— INSTRUCTIONS FOR THE TASK —
Return each entry below exactly. Skip the images.

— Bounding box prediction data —
########

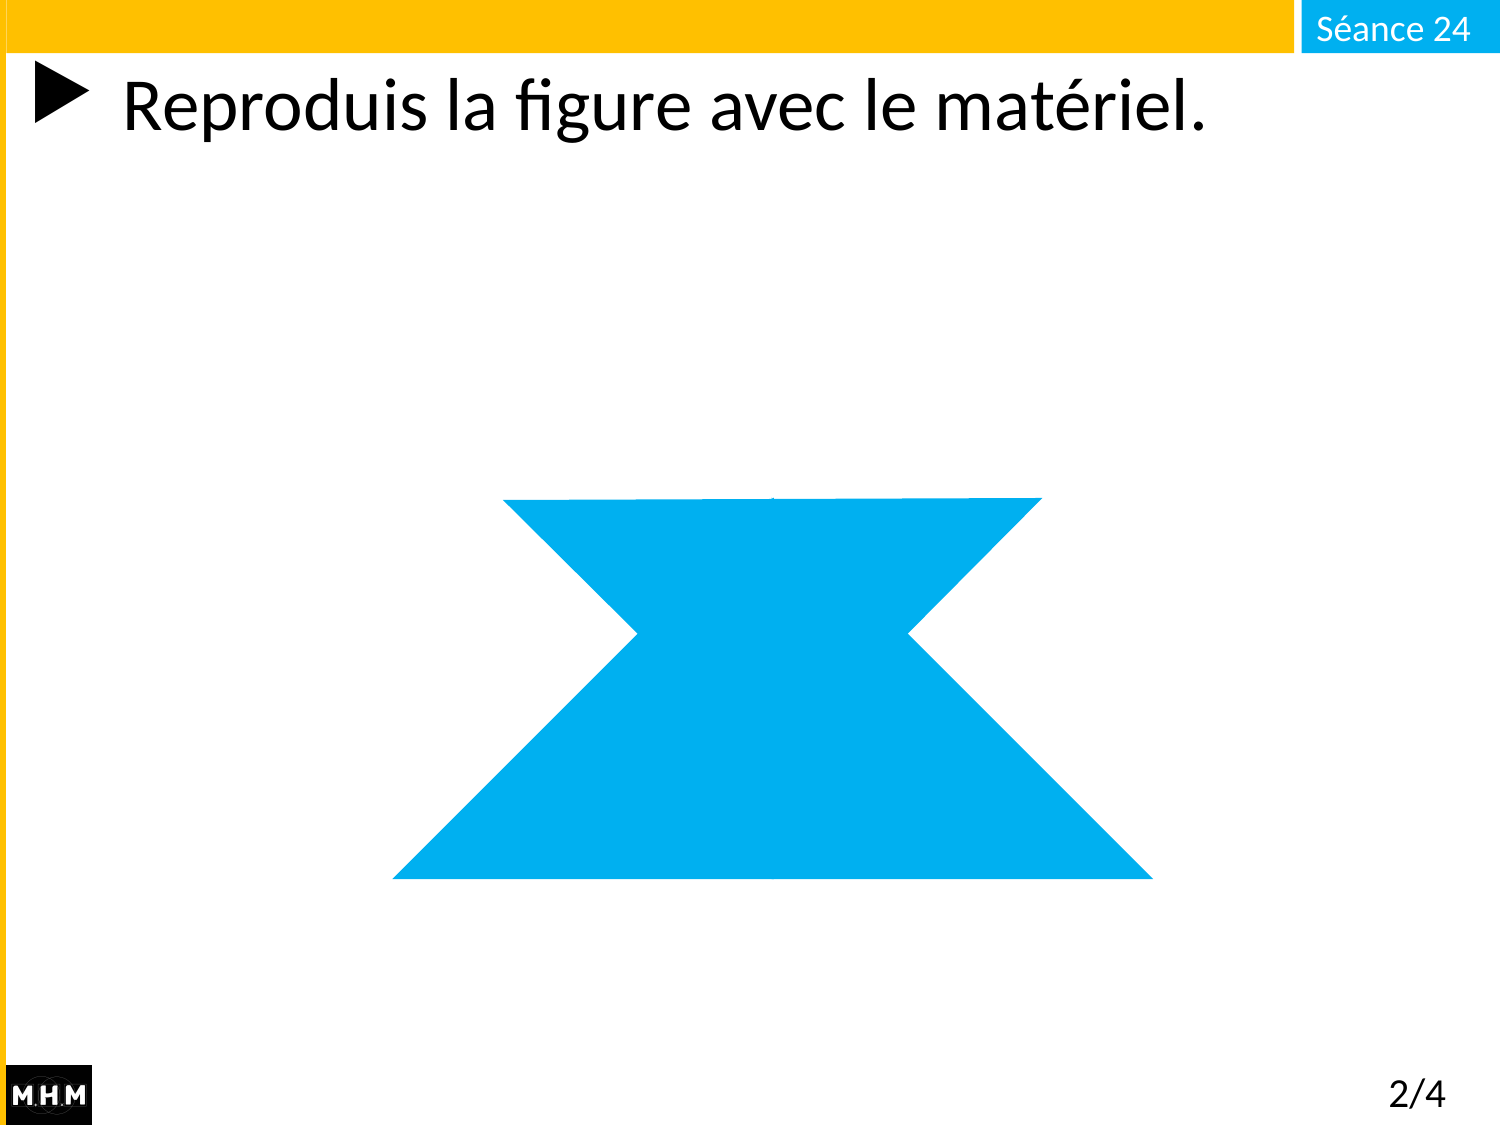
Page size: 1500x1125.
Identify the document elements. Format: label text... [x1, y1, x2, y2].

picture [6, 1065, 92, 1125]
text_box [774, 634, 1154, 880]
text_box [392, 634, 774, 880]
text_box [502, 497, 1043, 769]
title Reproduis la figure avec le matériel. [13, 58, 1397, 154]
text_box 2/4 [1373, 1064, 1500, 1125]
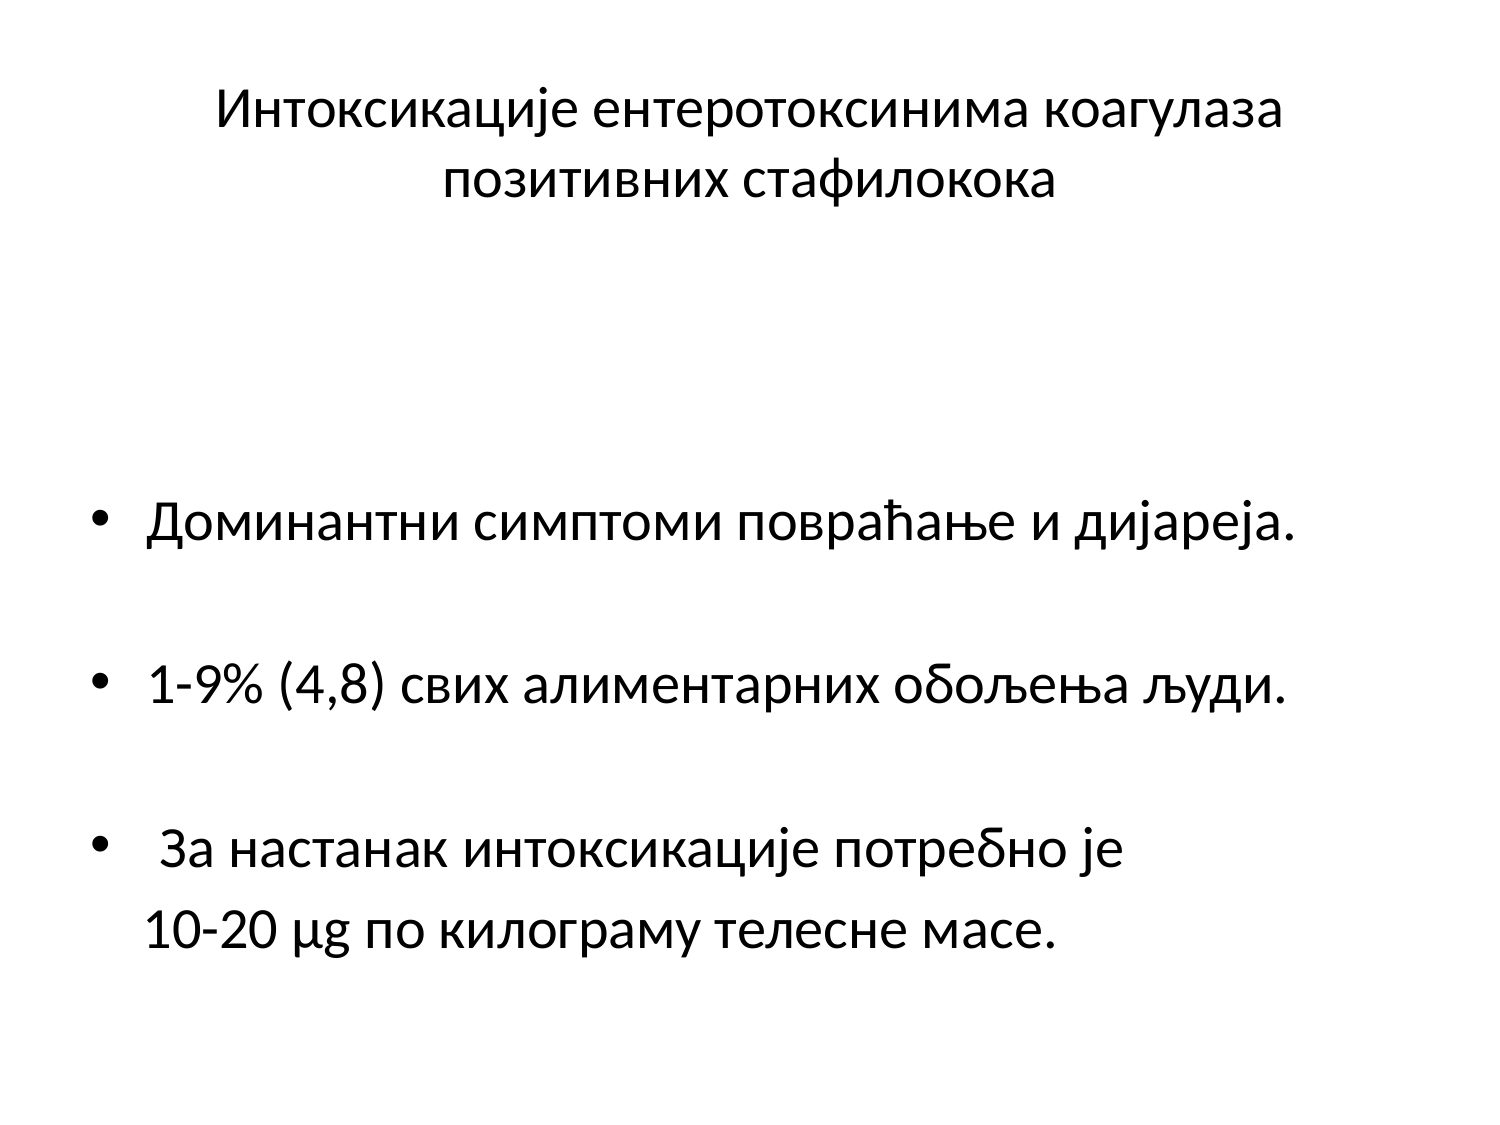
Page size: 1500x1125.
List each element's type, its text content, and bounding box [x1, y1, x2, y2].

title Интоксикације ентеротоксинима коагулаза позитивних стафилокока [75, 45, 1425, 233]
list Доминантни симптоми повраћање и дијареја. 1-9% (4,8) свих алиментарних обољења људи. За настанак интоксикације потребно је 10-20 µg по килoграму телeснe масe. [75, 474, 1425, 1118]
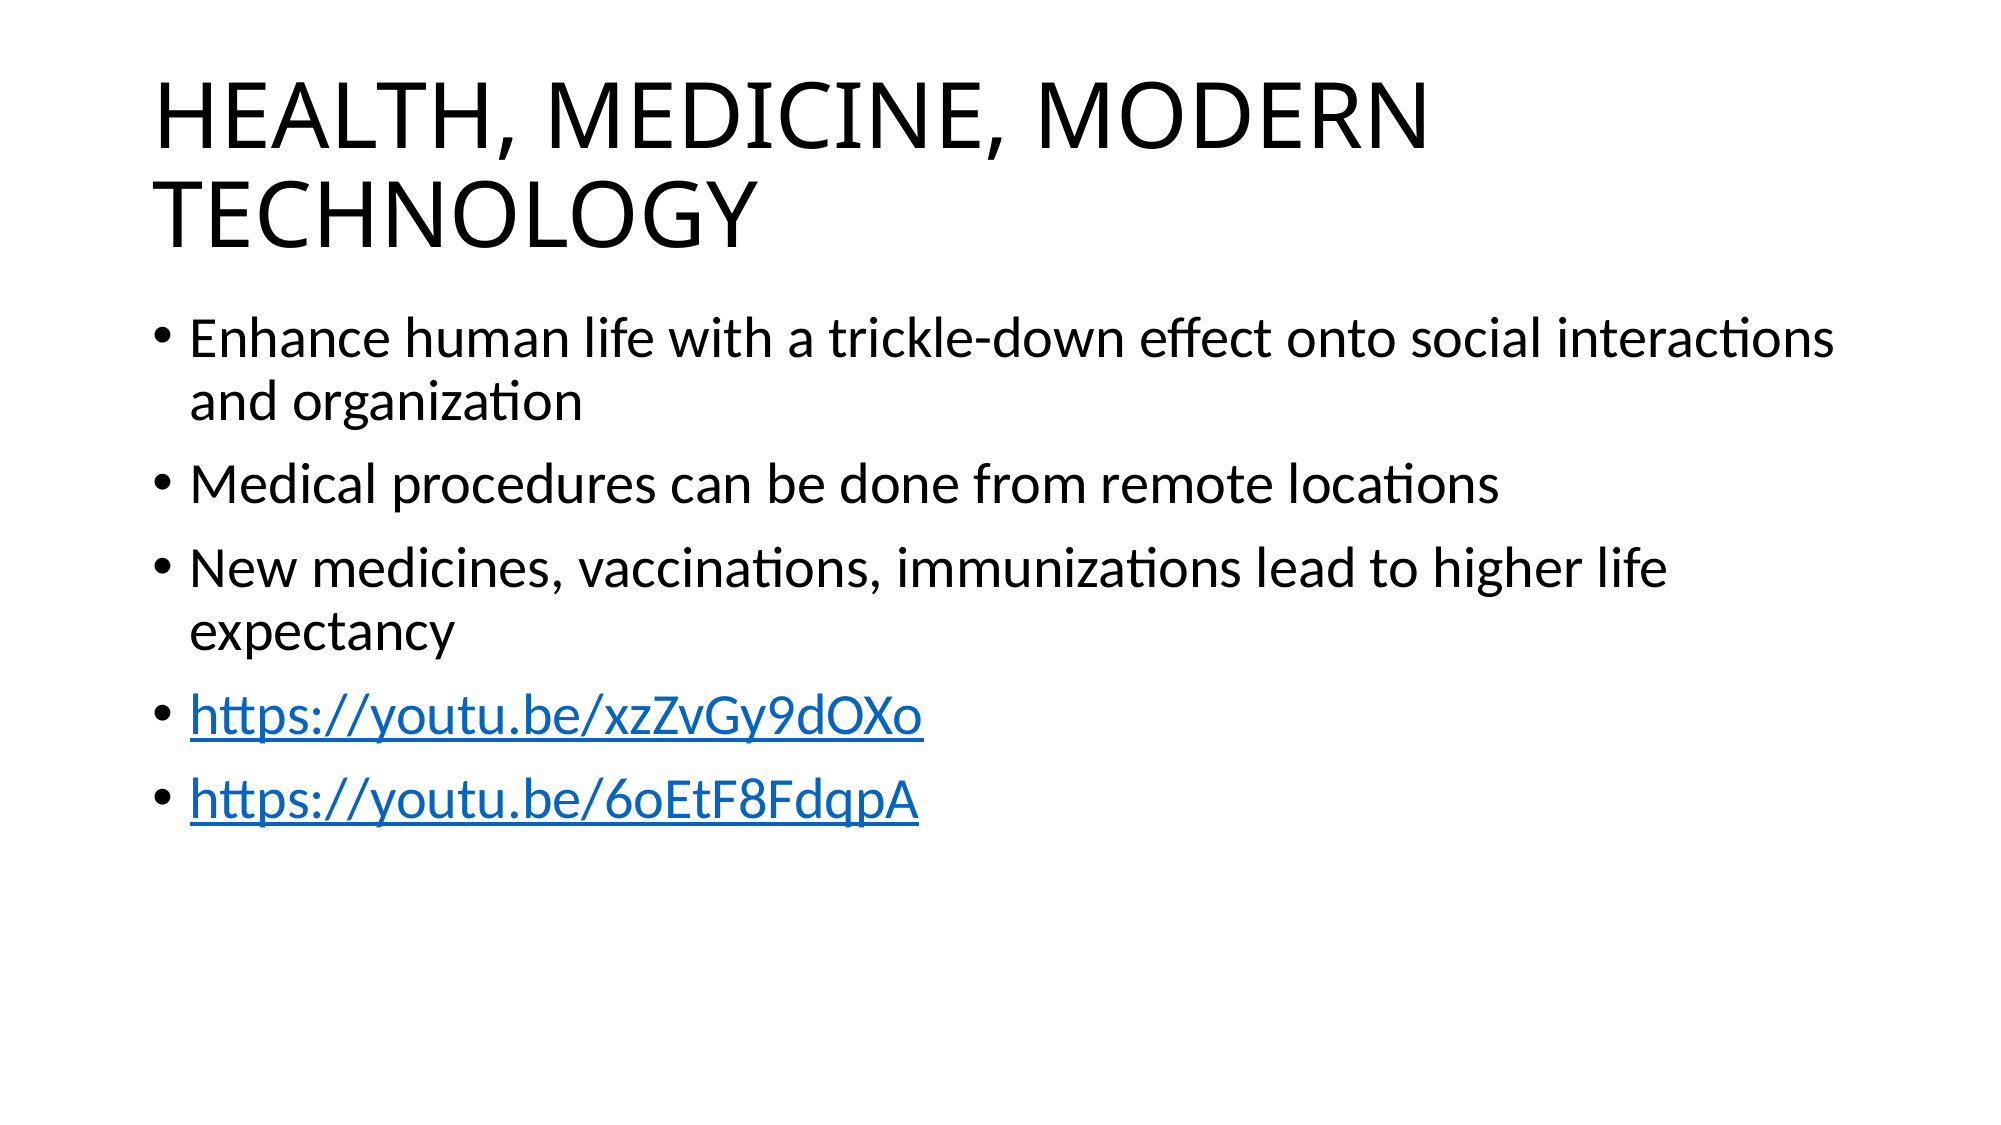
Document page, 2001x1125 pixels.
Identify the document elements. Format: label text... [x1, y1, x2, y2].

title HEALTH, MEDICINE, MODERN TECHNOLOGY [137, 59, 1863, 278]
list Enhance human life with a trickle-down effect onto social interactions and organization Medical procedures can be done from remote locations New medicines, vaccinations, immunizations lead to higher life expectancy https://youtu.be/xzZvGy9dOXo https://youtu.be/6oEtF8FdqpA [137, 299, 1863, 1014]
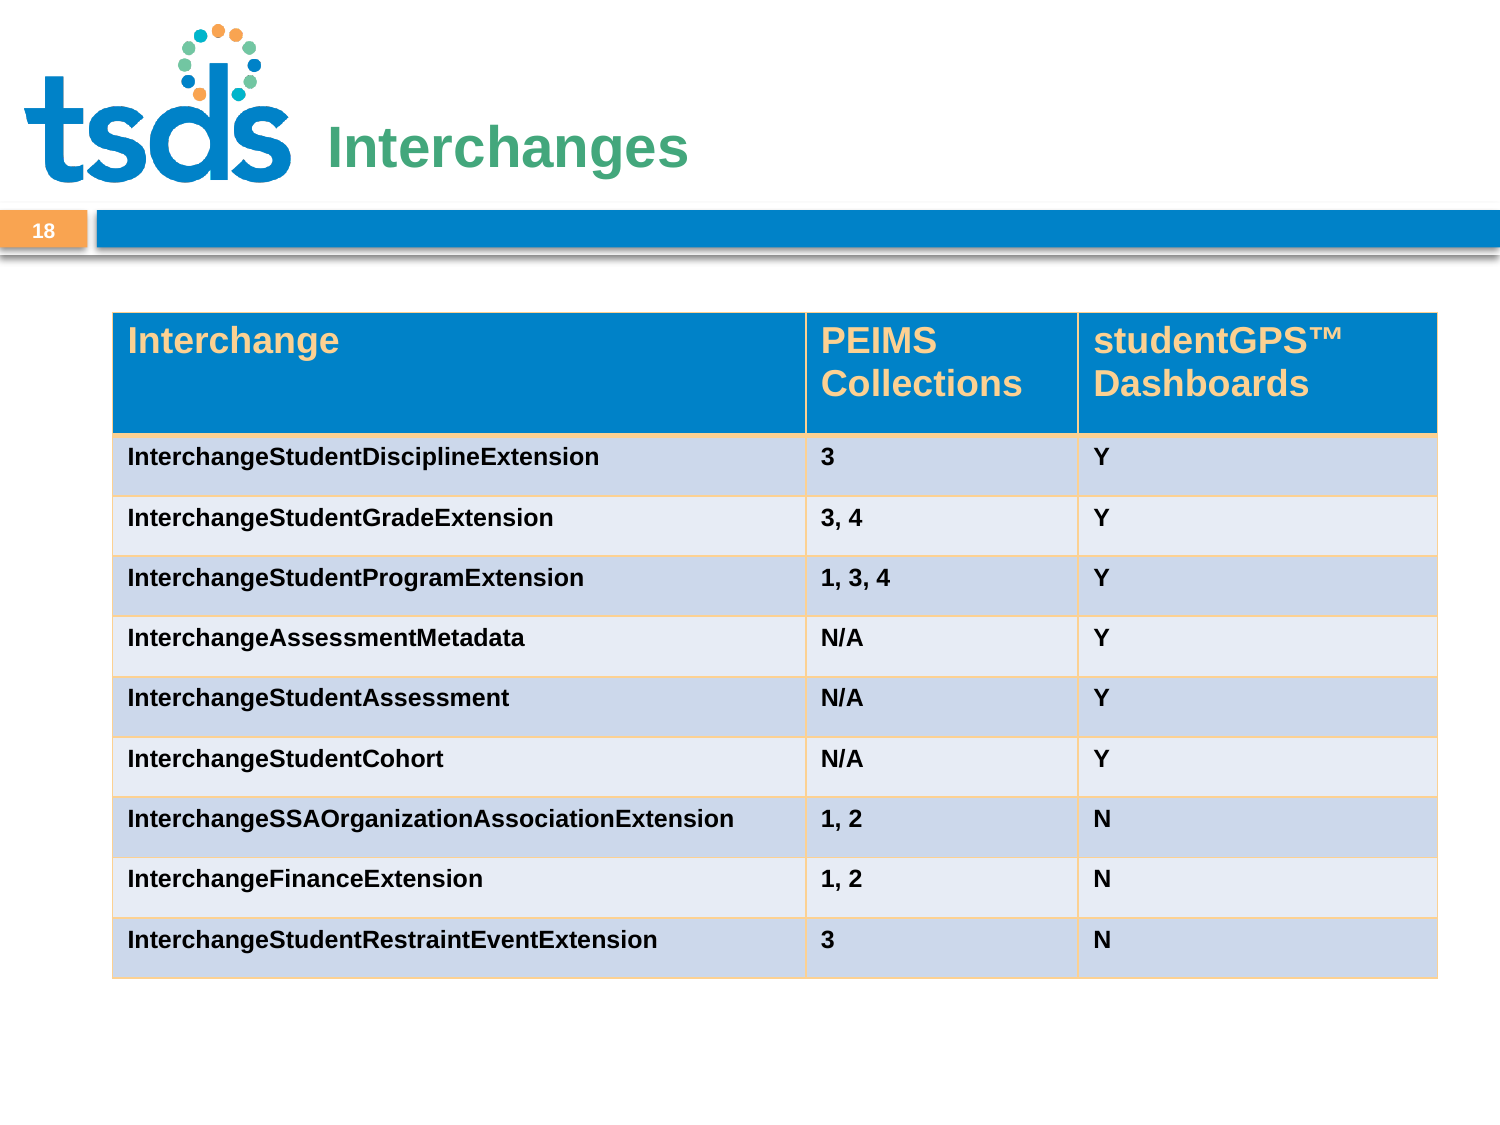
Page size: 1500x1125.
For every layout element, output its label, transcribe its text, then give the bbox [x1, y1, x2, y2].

########

— TASK OUTPUT —
Page size: 1500x1125.
Identify the document elements. Format: label text... [x1, y1, x2, y2].

picture [6, 1065, 92, 1125]
text_box [774, 634, 1154, 880]
text_box [392, 634, 774, 880]
text_box [502, 497, 1043, 769]
title Reproduis la figure avec le matériel. [13, 58, 1397, 154]
text_box 2/4 [1373, 1064, 1500, 1125]
Page size: 1500x1125.
List each element's type, its text content, and bounding box [x1, y1, x2, y2].

title Интоксикације ентеротоксинима коагулаза позитивних стафилокока [75, 45, 1425, 233]
list Доминантни симптоми повраћање и дијареја. 1-9% (4,8) свих алиментарних обољења људи. За настанак интоксикације потребно је 10-20 µg по килoграму телeснe масe. [75, 474, 1425, 1118]
Document page, 2001x1125 pixels.
Identify the document elements. Format: label text... [x1, y1, x2, y2].

title HEALTH, MEDICINE, MODERN TECHNOLOGY [137, 59, 1863, 278]
list Enhance human life with a trickle-down effect onto social interactions and organization Medical procedures can be done from remote locations New medicines, vaccinations, immunizations lead to higher life expectancy https://youtu.be/xzZvGy9dOXo https://youtu.be/6oEtF8FdqpA [137, 299, 1863, 1014]
Page size: 1500x1125.
For every layout element, output its label, transcribe its text, then give the bbox [x1, y1, x2, y2].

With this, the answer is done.